Iniciou a sua carreira artística na área da dança contemporânea (1968-1976) chegando a integrar a companhia de Pina Bausch (1973-74) e Gerhard Bohner (1975). Em 1976 desenvolve a companhia The Moon Dance Company com Jean Pomares. No mesmo ano inicia a sua carreira como artista plástico. Entre 1976 e 1981 tira a licenciatura e o mestrado, com uma bolsa da Fundação Calouste Gulbenkian na Chelsea School of Art (1976-1981) em Londres, local que ficou a sua residência permanente desde essa época.

Inicialmente entrega-se à pintura, nos anos 80. A partir dos anos 90 dedica-se sobretudo à instalação, filme e fotografia. Os temas do seu trabalho recorrem ao processo comunicacional, ao material de arquivo e à memória, explorados tanto do ponto de vista formal como teórico, em complexas narrativas reais e imaginárias. Desde 2002, é professor na Academia de Arte de Malmö, na Universidade de Lund na Suécia.

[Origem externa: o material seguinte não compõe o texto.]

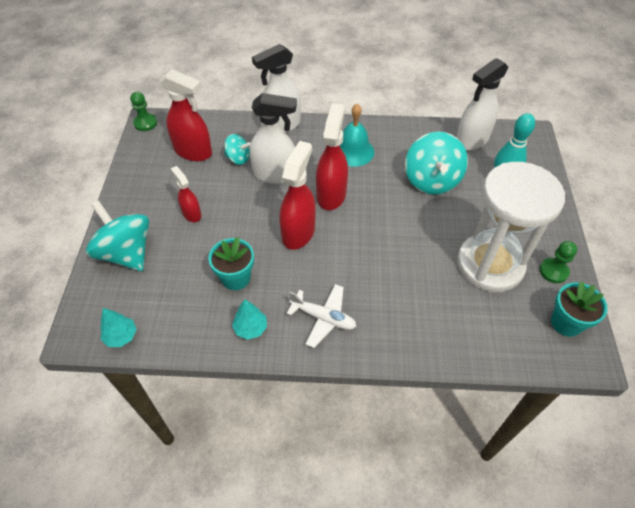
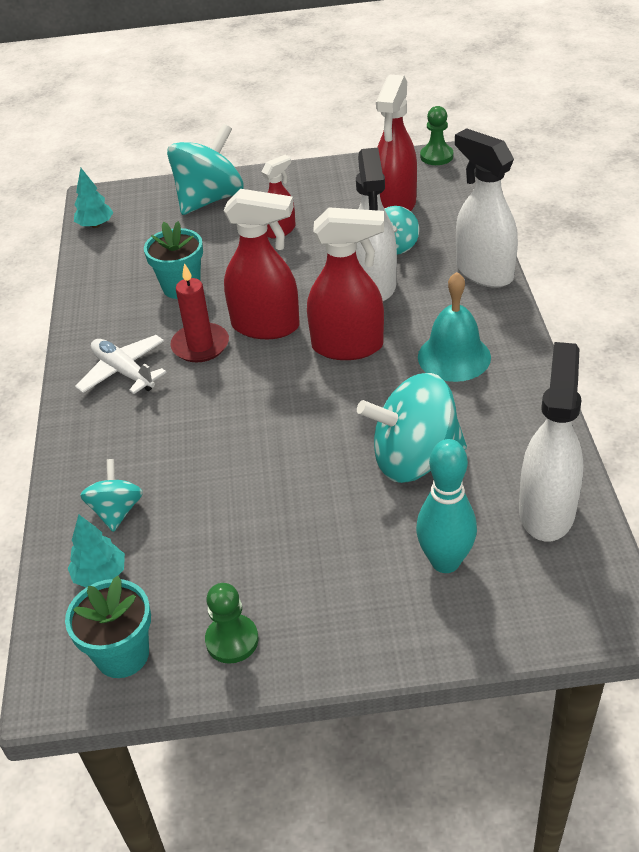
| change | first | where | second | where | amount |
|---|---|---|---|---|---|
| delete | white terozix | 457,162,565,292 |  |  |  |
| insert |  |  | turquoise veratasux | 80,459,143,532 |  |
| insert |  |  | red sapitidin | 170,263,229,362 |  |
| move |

Expõe regularmente em Portugal e no estrangeiro. Expôs na Bienal de Melbourne (1999), Berlim (2001) e Sidney (2002), mas também na Galeria de Arte Moderna, SNBA (1983), Cooperativa Arte, no Porto (1984), CAM, na Fundação Calouste Gulbenkian, Lisboa (1990), no CCB, Lisboa (1999), no Camden Arts Centre, Londres (2000), Contemporary Art Centre, Vilnius (2000), Institute of Visual Arts, Milwaukee (2003), Museu de Serralves, Porto (2005), Irish Museum of Modern Art, Dublin (2006), Lunds Konsthall, Lund (2010). Em 2011 realiza uma exposição retroespetiva “Trabalhos com texto e imagem”, no Centro de Arte Moderna da Fundação Calouste Gulbenkian e em outra em 2012 na Brandts Kunsthallen na Dinamarca. Das suas mais recentes exposições destacam-se: João Penalva, na Galeria Filomena Soares, Lisboa (2014); João Penalva, Simon Lee Gallery, Londres (2015).
Representou Portugal na XXIII Bienal Internacional de São Paulo, em 1996 e na XLIX Bienal de Veneza, em 2001. Entre 2003 e 2004 foi artista convidado do programa de residências da DAAD, em Berlim. Em 2009 ganhou o prémio Bryan Robertson Award, uma das mais relevantes distinções no âmbito da arte contemporânea.
A sua obra está representada em várias coleções nacionais e internacionais, tais como: Ludwing Museum – Museum of Contemporary Art, Colecção FRAC, Colecção Berardo, Fundação Calouste Gulbenkian, Fundação Serralves, Fundação PMLJ, Fundação Leal Rios, Ministério da Cultura, Museu do Chiado, Fundación ARCO, CGAC Santiago de Compostela, Arts Council England, South London Gallery, Musée d’Art Moderne Grand-Duc Jean, Kiasma Museum of Contemporary Art.